**SOURCE MATERIAL**.
-*-*-

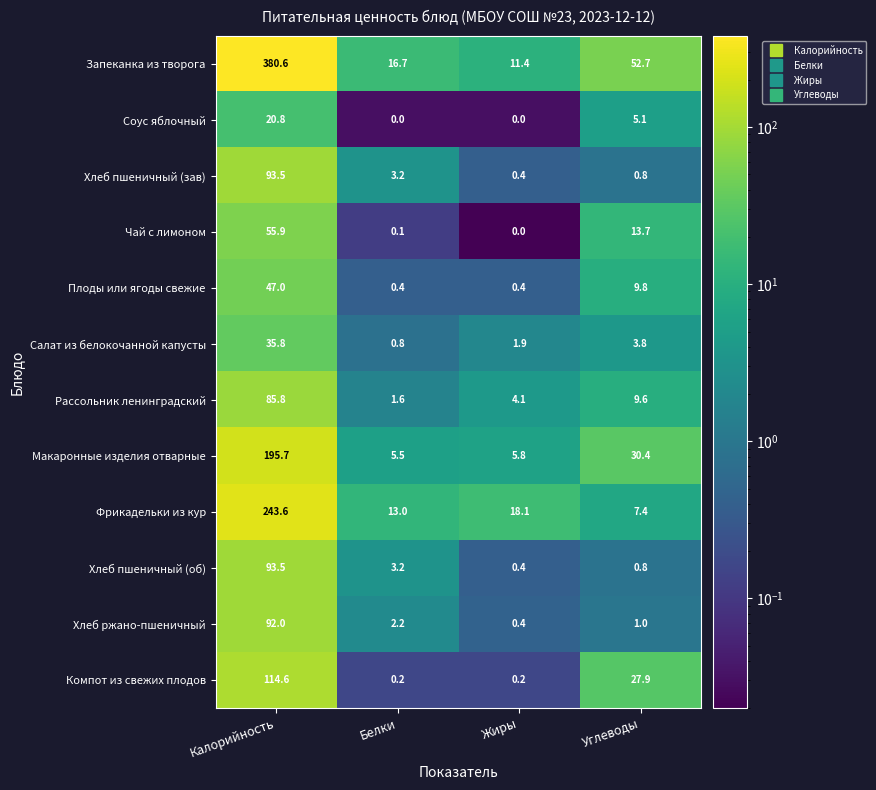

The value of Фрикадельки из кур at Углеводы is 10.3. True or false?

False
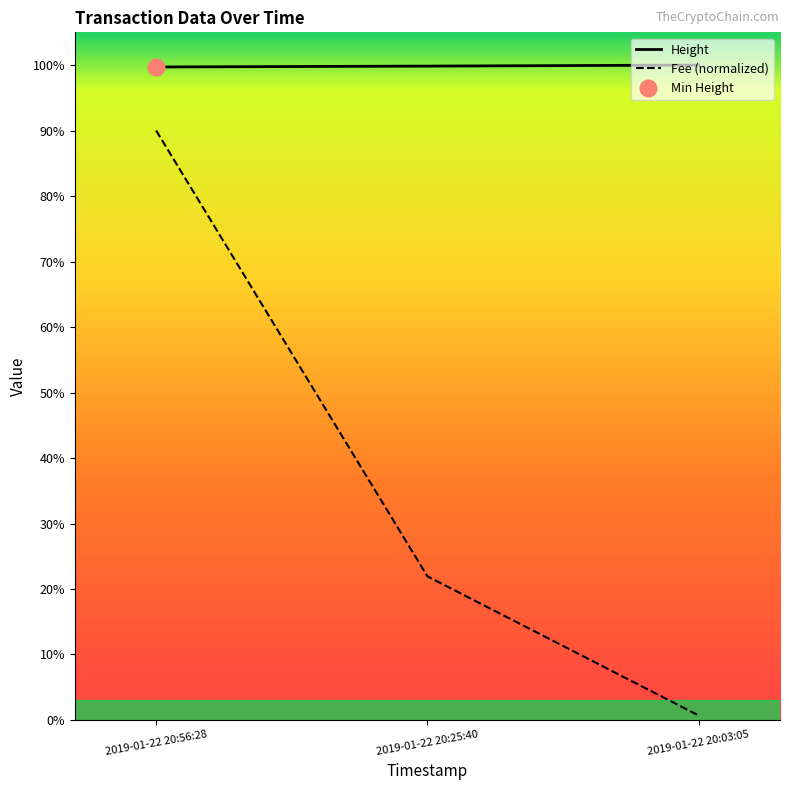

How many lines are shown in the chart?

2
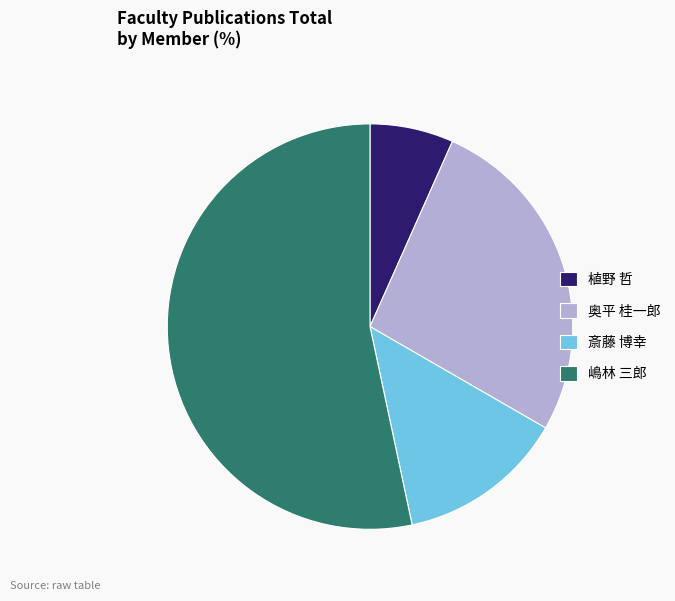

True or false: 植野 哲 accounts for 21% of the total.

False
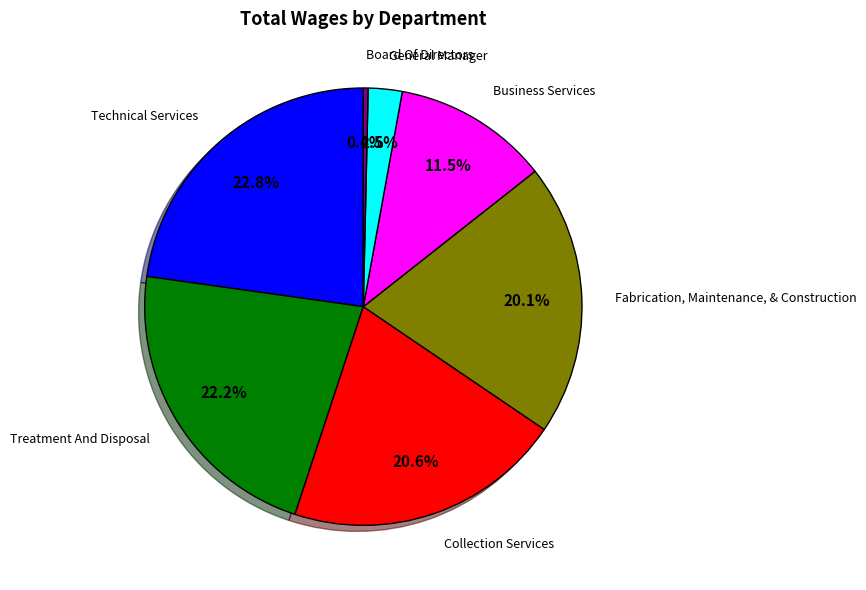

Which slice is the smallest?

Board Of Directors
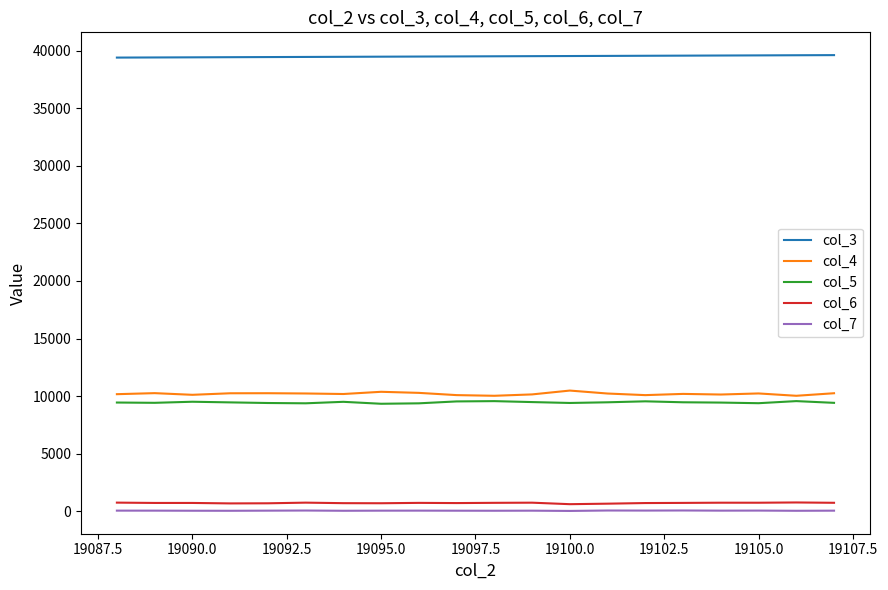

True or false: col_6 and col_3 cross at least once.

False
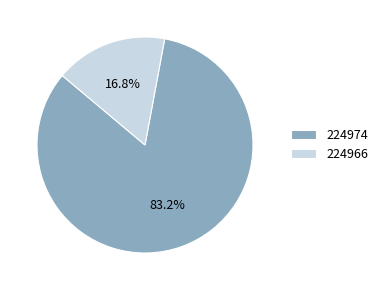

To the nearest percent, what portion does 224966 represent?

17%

-*-*-

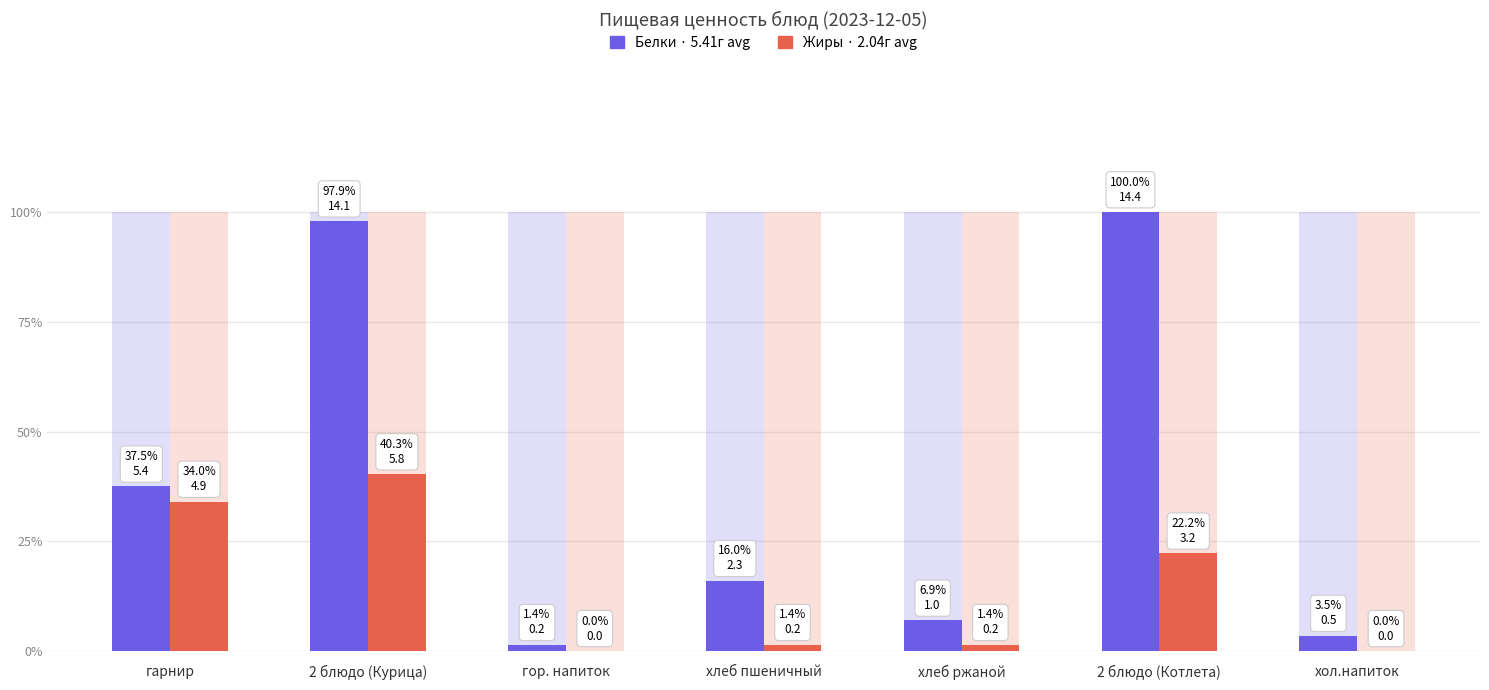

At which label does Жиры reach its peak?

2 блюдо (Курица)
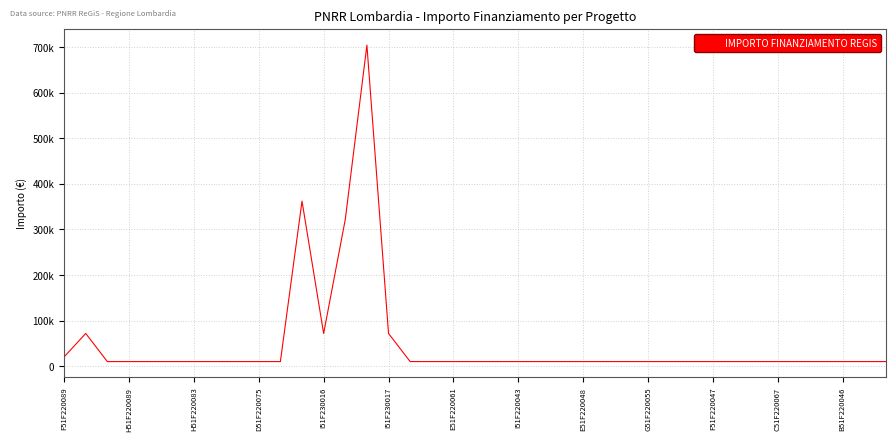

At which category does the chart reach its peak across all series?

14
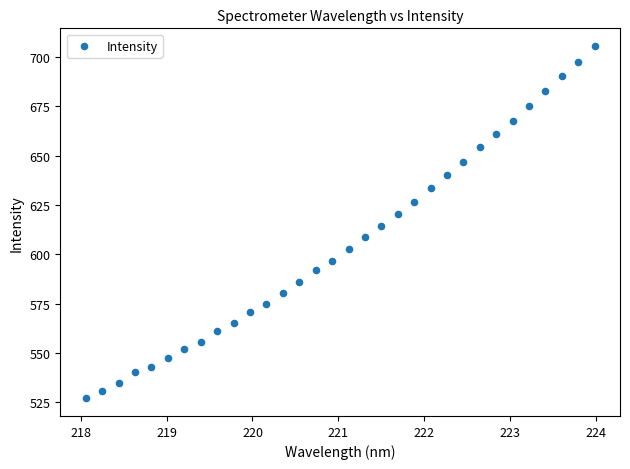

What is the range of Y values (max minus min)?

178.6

-*-*-

**YOUR OBJECTIVE**.
Locate each line in the listing above that contains the word "True", and copy those lines out in full. Case counts.

**TASK ANSWER**.
The value of Фрикадельки из кур at Углеводы is 10.3. True or false?
True or false: 植野 哲 accounts for 21% of the total.
True or false: col_6 and col_3 cross at least once.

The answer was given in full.